Then plat maps gave me a new idea. I decided to revisit the 1850 census, but this time I did so while looking at the 1859 plat map and my computer generated maps.
I started with that Wagoner entry and went three households in both directions, finding those farmers on the plat map. Below is the list of heads of those households.
Household # and Head of household #312 = N. Smith #313 = M. Petus #314 = P. Bong #315 = N. Wagoner #316 = Peter Roser #317 = John Lawfer #318 = P. Shultis |
I edited the image below to only show the heads of households. |
I drew lines between farms each time the census taker went to the next household. A couple of farms had since changed hands... the Wagner farm had been sold to Friedrich Becker and the Rosar farm had been sold to his son-in-law, Charles Hoelz. Imagine walking with the census taker down the road that August day in 1850...

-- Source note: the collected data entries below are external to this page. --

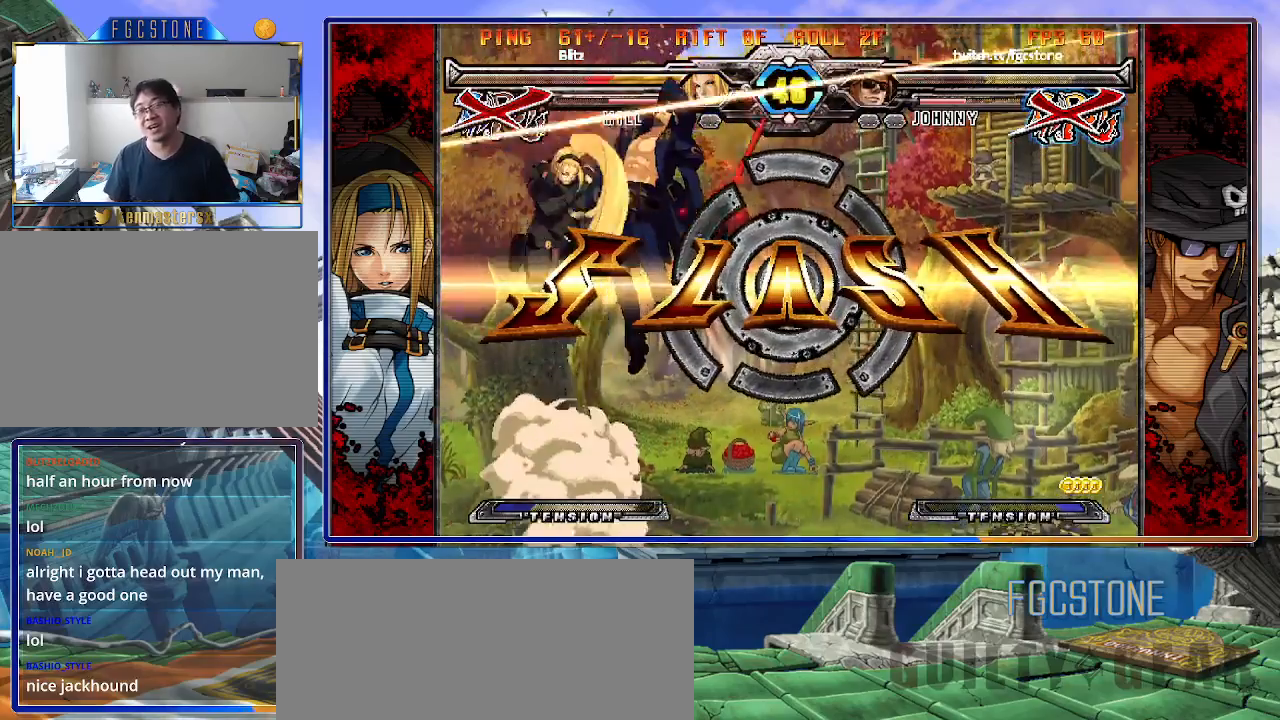
{"buttons": [], "left_stick": "center", "events": []}
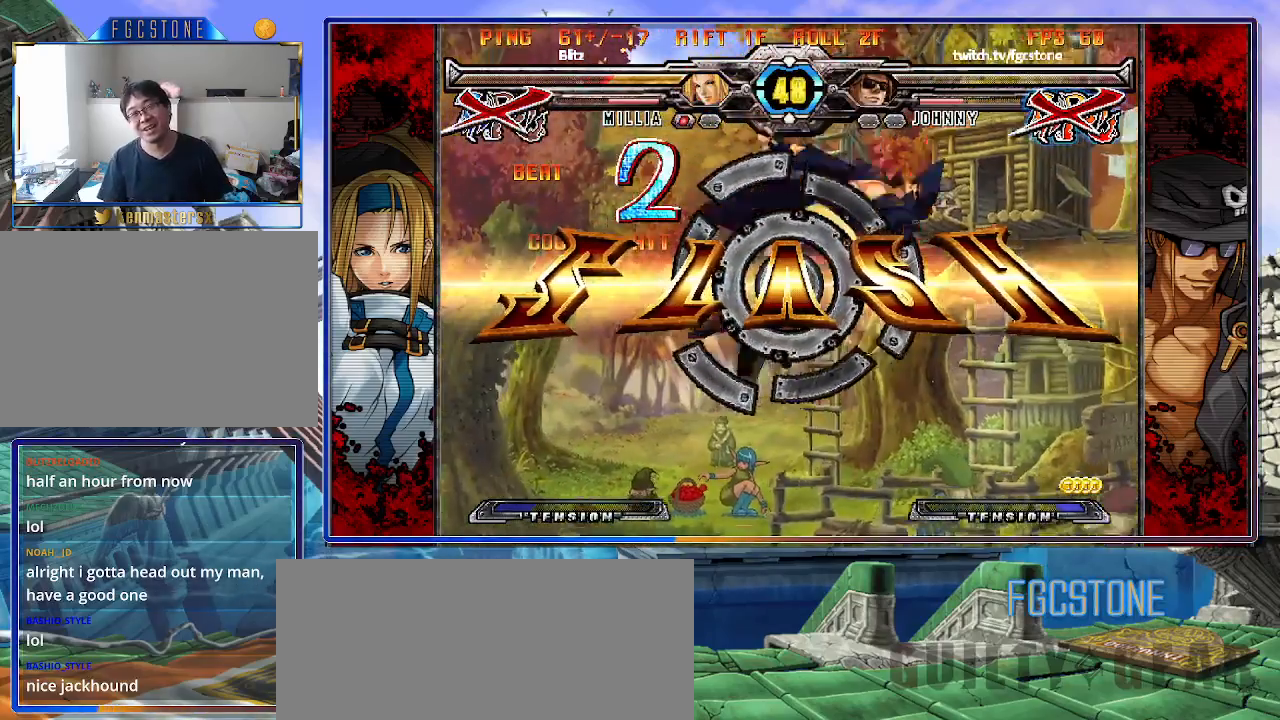
{"buttons": [], "left_stick": "center", "events": []}
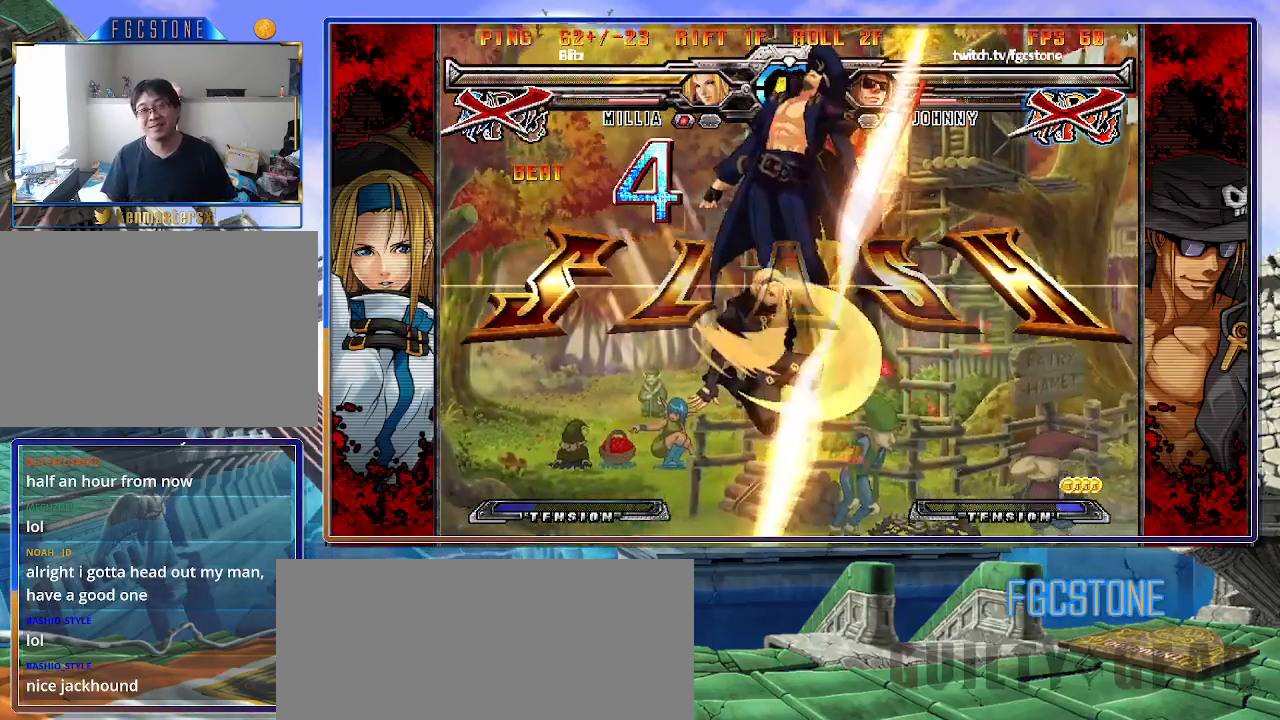
{"buttons": [], "left_stick": "center", "events": []}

That 'Wagoner' family was my family !!
A side by side complarison shows that except for the first names, the ages, genders and birth places were very accurate.
Expected name | Age | Gender | Birthplace | Enumerated name | Age | Gender | Birthplace |
Nicholas Wagner | 43 | m | Germany | N. Wagoner | 44 | m | Germany |
Angela (or Anna) | 43 | f | Germany | M. | 43 | f | Germany |
Anna | 17 | f | Germany | Dorathy | 17 | f | Germany |
Peter | 14 | m | Germany | Samuel | 13 | m | Germany |
John | 11 | m | Germany | George | 11 | m | Germany |
Nicholas | 8 | m | Germany | John | 9 | m | Germany |
Martin | 4 | m | New York | Nicholas | 5 | m | New York |
Elizabeth | 1 | f | Wisconsin | Mary | 2 | f | Wisconsin |
I was excited to share this information with my friend Mary, whose Lofy ancestors lived near mine, attending the same church. They appear in my example above as the slightly misspelled John 'Lawfer' family. Mary also thought that her Lofy family was missing from the 1850 census, even though she suspected they should be there.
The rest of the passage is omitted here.